We had the opportunity to take a few photos of a spectacular road cut of the Canberra formation (also 443-427 Ma) located on the eastern edge of Fig. 5. This formation consists of finer clastic sediments and some volcaniclastics. We couldn’t stop for a close examination because of heavy weekend traffic and no place to pullover, so we drove slowly where there was a passing lane and took a lot of photos. Figure 9 is representative of what we saw (after the fact).
These were two identifiable (to me) folds with thrust faults. The area labeled “Fault Zone” had no recognizable bedding and tended to be fragmented. Other photos revealed vertical to overturned beds or breccia zones with no discernible structure.
The final example of siliciclastic sediments from this orogeny is from Site 10 (Fig. 5), a fine-grained, volcaniclastic sandstone deposited around 424 Ma.

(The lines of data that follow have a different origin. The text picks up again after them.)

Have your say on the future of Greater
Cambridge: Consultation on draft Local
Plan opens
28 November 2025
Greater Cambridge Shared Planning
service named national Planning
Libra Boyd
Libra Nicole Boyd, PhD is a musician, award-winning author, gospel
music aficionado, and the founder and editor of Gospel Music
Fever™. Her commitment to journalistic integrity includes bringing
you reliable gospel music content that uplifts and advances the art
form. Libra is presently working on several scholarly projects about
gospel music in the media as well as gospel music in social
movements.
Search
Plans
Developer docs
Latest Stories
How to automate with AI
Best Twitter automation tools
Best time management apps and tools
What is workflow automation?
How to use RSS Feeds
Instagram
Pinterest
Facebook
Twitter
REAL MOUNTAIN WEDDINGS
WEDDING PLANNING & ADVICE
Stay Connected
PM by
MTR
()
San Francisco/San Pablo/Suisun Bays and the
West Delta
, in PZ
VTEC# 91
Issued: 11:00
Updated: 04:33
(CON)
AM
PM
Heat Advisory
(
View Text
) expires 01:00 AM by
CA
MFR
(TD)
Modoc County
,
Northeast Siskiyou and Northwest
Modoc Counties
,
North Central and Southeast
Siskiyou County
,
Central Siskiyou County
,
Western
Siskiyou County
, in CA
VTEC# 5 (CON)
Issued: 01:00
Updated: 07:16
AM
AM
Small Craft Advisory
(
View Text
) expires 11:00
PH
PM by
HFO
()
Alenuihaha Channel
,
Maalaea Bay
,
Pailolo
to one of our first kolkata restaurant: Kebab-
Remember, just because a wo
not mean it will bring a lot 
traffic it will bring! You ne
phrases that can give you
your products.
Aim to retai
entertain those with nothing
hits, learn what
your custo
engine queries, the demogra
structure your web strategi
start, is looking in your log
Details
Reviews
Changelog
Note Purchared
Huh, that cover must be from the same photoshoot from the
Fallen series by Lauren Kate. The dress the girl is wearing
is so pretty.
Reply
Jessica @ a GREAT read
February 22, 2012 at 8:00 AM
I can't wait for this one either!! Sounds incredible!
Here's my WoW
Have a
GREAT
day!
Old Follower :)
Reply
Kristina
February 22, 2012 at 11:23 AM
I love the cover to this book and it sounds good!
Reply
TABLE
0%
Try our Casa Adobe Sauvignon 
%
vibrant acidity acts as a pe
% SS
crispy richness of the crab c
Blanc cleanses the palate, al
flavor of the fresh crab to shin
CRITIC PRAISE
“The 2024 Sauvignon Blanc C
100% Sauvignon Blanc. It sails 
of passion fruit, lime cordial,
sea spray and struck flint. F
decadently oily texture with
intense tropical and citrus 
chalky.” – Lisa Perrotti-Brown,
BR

Figure 10A gives more technical details than I can give, and it is a good example of how seriously Australian’s take geology. Anything accessible has a sign explaining its geological history. Panel B shows the anticline hinge that made the site famous. Figure 10C shows the fine lamination expected in a fine-sandstone, with indications of soft-sediment deformation as well (near the key fob). Panel D shows what’s left of the hinge point. Looking back at Fig. 10B, the hinge (greatest curvature) is to the left of Yoko. That’s what is shown in panel D. In other words, this anticline was folding over like so many others (e.g., Fig 9) when the rocks were deeply buried and being compressed. I walked all around the site but found no glaring evidence of the fault referred to in Fig. 10A.
That does it for this post. We’ve looked at sediments deposited over a 60 million-year interval during an orogeny, and how they’ve been deformed since. We’ll get back to that in a later post, when we put this road trip into the bigger picture.